__ACTIVITY__:
Scan the records for lines with the word "other", and copy every such line.

__MATERIAL FOR THIS EXERCISE__:
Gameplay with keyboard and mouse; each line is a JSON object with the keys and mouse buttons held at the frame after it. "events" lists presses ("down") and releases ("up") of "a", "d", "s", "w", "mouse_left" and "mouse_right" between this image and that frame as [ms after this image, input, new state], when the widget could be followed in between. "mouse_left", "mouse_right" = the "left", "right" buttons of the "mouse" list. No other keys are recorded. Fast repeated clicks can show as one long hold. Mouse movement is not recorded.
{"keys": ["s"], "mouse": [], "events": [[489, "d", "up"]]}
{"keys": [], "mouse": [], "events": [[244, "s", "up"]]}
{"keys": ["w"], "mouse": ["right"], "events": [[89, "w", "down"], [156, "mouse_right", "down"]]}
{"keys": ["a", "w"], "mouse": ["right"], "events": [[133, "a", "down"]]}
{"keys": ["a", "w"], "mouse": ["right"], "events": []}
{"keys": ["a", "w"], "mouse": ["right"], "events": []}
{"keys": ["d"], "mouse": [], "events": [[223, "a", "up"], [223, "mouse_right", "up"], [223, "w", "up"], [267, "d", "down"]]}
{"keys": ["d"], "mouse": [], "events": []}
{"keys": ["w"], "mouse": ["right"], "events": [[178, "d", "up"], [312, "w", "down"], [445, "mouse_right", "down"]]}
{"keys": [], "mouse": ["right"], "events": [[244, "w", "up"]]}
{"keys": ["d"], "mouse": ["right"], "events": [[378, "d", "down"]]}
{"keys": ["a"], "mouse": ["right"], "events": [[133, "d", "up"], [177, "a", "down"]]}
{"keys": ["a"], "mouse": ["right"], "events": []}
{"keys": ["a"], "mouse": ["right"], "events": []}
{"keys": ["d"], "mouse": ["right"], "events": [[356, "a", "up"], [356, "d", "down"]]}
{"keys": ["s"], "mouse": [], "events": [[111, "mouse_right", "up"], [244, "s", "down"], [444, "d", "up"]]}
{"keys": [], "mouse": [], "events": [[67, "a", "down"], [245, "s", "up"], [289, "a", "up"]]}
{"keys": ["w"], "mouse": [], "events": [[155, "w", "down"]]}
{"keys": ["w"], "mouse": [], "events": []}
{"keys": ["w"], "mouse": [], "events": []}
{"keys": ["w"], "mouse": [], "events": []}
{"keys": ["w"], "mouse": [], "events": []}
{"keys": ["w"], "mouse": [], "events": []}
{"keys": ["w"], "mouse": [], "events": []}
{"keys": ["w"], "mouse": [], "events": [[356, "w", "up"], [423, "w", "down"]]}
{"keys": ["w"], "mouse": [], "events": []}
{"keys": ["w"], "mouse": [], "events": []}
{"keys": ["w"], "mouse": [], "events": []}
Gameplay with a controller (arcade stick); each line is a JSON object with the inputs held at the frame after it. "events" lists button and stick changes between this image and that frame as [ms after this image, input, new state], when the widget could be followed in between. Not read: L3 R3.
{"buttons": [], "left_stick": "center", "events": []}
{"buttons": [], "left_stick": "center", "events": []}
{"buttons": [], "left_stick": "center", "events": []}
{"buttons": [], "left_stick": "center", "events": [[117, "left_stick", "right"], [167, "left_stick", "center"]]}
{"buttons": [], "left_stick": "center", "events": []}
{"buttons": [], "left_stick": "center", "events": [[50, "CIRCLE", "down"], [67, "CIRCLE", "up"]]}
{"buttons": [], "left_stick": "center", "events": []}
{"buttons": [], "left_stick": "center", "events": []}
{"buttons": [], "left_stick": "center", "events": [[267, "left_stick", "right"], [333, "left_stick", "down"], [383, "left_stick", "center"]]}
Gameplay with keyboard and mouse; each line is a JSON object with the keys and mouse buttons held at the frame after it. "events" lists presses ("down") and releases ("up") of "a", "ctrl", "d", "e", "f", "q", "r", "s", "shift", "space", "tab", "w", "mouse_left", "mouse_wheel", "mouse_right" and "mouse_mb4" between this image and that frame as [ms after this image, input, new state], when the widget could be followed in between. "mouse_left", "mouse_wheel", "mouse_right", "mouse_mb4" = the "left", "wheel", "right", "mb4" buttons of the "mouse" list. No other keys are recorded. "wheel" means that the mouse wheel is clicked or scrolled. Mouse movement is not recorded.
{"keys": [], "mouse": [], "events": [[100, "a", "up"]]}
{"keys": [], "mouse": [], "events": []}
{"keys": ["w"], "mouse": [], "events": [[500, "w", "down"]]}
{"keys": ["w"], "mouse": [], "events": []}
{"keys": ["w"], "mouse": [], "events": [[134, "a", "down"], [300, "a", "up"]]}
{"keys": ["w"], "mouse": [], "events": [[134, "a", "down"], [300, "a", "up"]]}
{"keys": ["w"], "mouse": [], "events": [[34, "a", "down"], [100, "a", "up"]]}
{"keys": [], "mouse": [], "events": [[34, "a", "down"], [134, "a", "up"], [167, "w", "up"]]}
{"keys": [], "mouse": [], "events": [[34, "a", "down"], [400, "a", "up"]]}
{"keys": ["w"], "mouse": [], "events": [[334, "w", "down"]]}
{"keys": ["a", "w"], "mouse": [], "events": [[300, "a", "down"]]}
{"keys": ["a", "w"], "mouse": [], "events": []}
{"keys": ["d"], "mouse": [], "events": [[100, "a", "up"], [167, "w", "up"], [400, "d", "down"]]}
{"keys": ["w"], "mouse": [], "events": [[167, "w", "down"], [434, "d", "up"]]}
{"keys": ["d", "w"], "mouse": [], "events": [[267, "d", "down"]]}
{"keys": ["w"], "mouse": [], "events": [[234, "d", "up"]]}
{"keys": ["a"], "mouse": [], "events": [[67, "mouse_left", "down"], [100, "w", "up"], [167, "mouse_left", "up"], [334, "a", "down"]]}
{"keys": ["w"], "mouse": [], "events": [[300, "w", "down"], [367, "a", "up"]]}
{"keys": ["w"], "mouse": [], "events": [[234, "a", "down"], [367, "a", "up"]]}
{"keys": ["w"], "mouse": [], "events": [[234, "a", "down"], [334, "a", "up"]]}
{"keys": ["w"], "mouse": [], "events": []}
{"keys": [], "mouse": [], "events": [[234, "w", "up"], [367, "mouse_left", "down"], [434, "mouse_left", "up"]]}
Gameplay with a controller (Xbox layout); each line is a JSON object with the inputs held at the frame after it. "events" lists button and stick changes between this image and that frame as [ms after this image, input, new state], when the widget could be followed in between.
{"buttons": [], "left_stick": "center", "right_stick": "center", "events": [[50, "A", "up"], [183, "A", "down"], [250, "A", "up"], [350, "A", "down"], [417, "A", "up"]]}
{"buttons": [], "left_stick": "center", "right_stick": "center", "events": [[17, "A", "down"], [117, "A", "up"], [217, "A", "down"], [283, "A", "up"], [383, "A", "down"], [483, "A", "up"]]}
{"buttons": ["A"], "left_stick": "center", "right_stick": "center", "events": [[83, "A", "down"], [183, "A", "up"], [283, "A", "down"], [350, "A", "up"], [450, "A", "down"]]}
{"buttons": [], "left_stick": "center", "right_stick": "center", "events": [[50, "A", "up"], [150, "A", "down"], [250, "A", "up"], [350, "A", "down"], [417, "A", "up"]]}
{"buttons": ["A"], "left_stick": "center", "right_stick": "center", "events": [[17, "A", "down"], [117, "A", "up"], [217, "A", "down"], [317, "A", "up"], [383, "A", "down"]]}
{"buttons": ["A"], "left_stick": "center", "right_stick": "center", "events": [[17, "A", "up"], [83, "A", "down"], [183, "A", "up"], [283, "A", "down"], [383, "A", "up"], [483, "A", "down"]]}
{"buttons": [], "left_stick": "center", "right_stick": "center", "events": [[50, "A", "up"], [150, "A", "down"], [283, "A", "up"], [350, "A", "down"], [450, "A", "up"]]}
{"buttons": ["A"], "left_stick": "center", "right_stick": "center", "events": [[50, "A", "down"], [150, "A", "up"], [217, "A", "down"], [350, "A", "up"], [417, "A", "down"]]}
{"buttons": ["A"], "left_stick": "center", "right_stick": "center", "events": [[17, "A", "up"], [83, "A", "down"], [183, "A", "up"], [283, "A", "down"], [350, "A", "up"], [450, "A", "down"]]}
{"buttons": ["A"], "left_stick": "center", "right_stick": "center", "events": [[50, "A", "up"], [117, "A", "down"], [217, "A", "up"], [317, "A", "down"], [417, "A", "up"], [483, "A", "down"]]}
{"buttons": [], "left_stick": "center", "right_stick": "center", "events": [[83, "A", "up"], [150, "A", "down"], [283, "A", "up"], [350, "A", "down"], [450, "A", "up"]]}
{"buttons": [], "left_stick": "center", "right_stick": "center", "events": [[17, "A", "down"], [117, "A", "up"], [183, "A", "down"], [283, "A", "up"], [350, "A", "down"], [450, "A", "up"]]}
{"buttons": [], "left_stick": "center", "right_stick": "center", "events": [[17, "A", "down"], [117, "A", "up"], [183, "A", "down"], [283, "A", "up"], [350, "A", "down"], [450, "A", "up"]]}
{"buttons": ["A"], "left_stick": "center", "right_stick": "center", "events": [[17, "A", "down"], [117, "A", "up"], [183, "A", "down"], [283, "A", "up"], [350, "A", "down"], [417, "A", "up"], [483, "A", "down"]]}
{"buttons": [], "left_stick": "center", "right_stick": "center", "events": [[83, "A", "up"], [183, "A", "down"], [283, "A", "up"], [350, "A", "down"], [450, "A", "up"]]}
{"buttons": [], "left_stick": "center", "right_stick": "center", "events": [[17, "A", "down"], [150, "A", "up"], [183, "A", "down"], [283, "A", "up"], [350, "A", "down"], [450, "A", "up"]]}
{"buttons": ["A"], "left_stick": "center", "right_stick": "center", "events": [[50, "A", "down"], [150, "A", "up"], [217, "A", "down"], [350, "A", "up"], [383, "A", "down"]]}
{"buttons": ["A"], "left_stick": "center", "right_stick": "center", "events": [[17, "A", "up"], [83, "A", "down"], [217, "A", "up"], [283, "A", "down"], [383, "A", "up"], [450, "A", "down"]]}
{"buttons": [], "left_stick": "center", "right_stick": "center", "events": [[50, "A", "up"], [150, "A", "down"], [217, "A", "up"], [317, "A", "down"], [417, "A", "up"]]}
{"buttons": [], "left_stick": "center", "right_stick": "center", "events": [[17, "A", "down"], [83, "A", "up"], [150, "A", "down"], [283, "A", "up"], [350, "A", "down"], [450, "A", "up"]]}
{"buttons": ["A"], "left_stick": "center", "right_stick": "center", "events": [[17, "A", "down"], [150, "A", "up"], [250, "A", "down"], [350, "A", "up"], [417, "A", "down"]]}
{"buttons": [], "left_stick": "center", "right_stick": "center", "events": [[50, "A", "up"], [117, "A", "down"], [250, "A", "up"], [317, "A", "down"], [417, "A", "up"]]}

__SOLUTION__:
Gameplay with keyboard and mouse; each line is a JSON object with the keys and mouse buttons held at the frame after it. "events" lists presses ("down") and releases ("up") of "a", "d", "s", "w", "mouse_left" and "mouse_right" between this image and that frame as [ms after this image, input, new state], when the widget could be followed in between. "mouse_left", "mouse_right" = the "left", "right" buttons of the "mouse" list. No other keys are recorded. Fast repeated clicks can show as one long hold. Mouse movement is not recorded.
Gameplay with keyboard and mouse; each line is a JSON object with the keys and mouse buttons held at the frame after it. "events" lists presses ("down") and releases ("up") of "a", "ctrl", "d", "e", "f", "q", "r", "s", "shift", "space", "tab", "w", "mouse_left", "mouse_wheel", "mouse_right" and "mouse_mb4" between this image and that frame as [ms after this image, input, new state], when the widget could be followed in between. "mouse_left", "mouse_wheel", "mouse_right", "mouse_mb4" = the "left", "wheel", "right", "mb4" buttons of the "mouse" list. No other keys are recorded. "wheel" means that the mouse wheel is clicked or scrolled. Mouse movement is not recorded.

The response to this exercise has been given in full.